AUFGABENSTELLUNG 1
Fasse im Text den Absatz, der mit „Bekannt wurde sie durch“ beginnt, kürzer zusammen, ohne seine wesentlichen Fakten wegzulassen.
AUFGABENSTELLUNG 2
Wo wurde der Film „Climbing Iran“ laut Text letztes Jahr gezeigt?
AUFGABENSTELLUNG 3
Schreibe den Text über den Film „Climbing Iran“ und den Schutz der Bergwelt im Anschluss an seinen letzten Satz weiter.

ZU PRÜFENDER TEXT
■ ■ ■ ■

Bekannt wurde sie durch Ihren Film „Climbing Iran“, der letztes Jahr auf mehreren Outdoor Film Festivals gezeigt wurde. Er zeigt wie die traditionell männlich dominierte iranische Kultur dem Klettersport als befreiendem Element entgegensteht.Seit den Protesten und Demonstrationen im Iran mahnt sie, nicht zu schweigen und hat verständlicherweise eine ganz besondere Haltung zum Schutz der Bergwelt, der Menschenrechte und der Natur.
Freiheit ist nicht gleich Ignoranz
Findest du, dass man die Bergwelt sportlich nutzen und gleichzeitig schützen kann? (Oder ignorieren wir einfach, dass unser starker Konsum die Berge und die Umwelt kaputt macht?)

■ ■ ■ ■

EINGABEDATEN
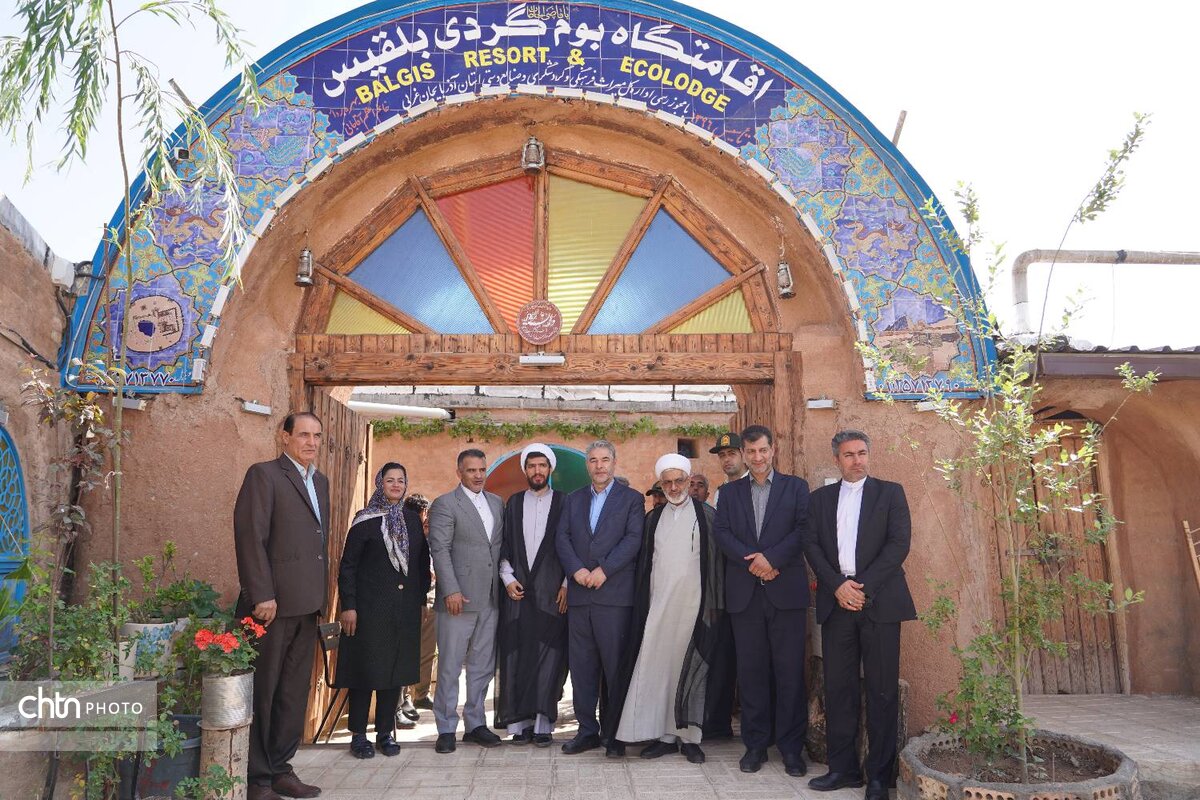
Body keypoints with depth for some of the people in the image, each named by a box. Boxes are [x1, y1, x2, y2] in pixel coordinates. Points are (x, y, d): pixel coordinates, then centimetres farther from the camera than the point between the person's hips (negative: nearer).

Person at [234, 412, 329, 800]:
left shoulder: (320, 481, 16)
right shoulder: (264, 475, -7)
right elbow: (250, 536, -14)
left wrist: (320, 594, 14)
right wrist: (262, 595, -19)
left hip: (307, 604, 7)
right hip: (273, 603, -7)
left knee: (294, 691, 14)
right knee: (261, 691, 4)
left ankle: (280, 768, 26)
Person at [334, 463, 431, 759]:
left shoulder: (413, 519, 10)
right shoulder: (365, 520, -3)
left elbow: (423, 561, 14)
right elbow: (347, 565, -5)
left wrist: (421, 597, 8)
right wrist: (348, 606, -10)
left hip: (405, 609, 4)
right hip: (370, 608, -4)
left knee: (396, 669, 8)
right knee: (365, 668, 0)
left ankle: (385, 732, 20)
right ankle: (358, 735, 13)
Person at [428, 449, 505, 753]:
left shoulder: (497, 503, 14)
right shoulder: (445, 505, -5)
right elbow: (440, 550, -11)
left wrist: (505, 582, 8)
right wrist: (451, 591, -18)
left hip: (490, 599, 6)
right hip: (459, 599, -6)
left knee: (483, 665, 12)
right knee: (450, 666, 2)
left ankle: (475, 723, 24)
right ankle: (446, 729, 13)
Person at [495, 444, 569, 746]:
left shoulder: (564, 503, 3)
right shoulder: (513, 503, 11)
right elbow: (503, 546, 11)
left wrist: (567, 585, -6)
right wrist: (508, 579, -1)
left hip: (552, 593, -2)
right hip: (517, 591, 2)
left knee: (549, 659, -3)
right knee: (515, 658, 2)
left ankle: (543, 725, 4)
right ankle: (520, 722, 10)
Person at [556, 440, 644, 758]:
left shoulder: (631, 499, 4)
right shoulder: (574, 499, 15)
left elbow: (633, 539, -7)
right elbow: (562, 537, 7)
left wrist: (604, 570, -15)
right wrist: (576, 569, -10)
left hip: (614, 593, -3)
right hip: (579, 594, 4)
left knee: (615, 665, 1)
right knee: (581, 665, 7)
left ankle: (615, 733, 13)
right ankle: (587, 729, 18)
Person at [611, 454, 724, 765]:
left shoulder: (706, 514, 2)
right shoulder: (653, 518, 13)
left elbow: (716, 560, -1)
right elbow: (644, 563, 13)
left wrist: (715, 604, -6)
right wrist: (642, 603, 6)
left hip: (693, 605, -3)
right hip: (658, 603, 3)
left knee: (690, 668, 2)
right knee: (657, 666, 2)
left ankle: (689, 736, 12)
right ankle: (665, 734, 12)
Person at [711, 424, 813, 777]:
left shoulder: (796, 487, 7)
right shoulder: (730, 492, 13)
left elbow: (804, 530, -4)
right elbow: (722, 533, 2)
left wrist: (772, 558, -15)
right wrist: (753, 562, -13)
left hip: (786, 591, -2)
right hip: (744, 593, 2)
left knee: (790, 670, 1)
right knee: (751, 670, 7)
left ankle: (791, 746, 12)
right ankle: (756, 744, 17)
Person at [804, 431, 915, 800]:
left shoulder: (890, 492, 6)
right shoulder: (820, 498, 13)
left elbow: (899, 543, -4)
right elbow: (812, 545, 6)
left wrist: (864, 587, -11)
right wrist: (838, 586, -8)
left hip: (879, 601, -2)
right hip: (836, 602, 2)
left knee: (882, 690, 1)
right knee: (838, 687, 4)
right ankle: (843, 768, 15)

■ ■ ■ ■

LÖSUNG 1
Sie wurde durch ihren Film „Climbing Iran“ bekannt, der letztes Jahr auf mehreren Outdoor Film Festivals lief. Der Film stellt den Klettersport als befreiendes Element der traditionell männlich dominierten iranischen Kultur gegenüber. Seit den Protesten im Iran mahnt sie, nicht zu schweigen, und hat eine besondere Haltung zum Schutz der Bergwelt, der Menschenrechte und der Natur.

LÖSUNG 2
Auf mehreren Outdoor Film Festivals.

LÖSUNG 3
Ich denke natürlich, dass wir für die Bergwelt, die ja Menschen und Tiere – also uns selbst miteinschließt, etwas verändern können. Wir nutzen die Berge, um uns frei zu fühlen. Wenn es dann um Schutzmaßnahmen geht, ist es nicht in Ordnung, die Rechte der Tiere oder die Rechte der Umwelt oder die Menschenrechte zu ignorieren. Wir haben zum Beispiel die Olympischen Spiele für die Solidarität der Menschen, wie könnten wir also sagen, dass der Sport außerhalb der Menschenrechte stehe. Wir, die Menschen, die Sport treiben, müssen Verantwortung übernehmen, für uns selbst und für unser Umfeld. Sonst ist es nichts, was uns wirklich nahegeht, sondern einfach irgendwas.
Bei deinen Touren bist du oft in traumhafter Landschaft. Kannst du sie genießen und was tust du persönlich, um zum Schutz der Gebirgsnatur und des Klimas beizutragen?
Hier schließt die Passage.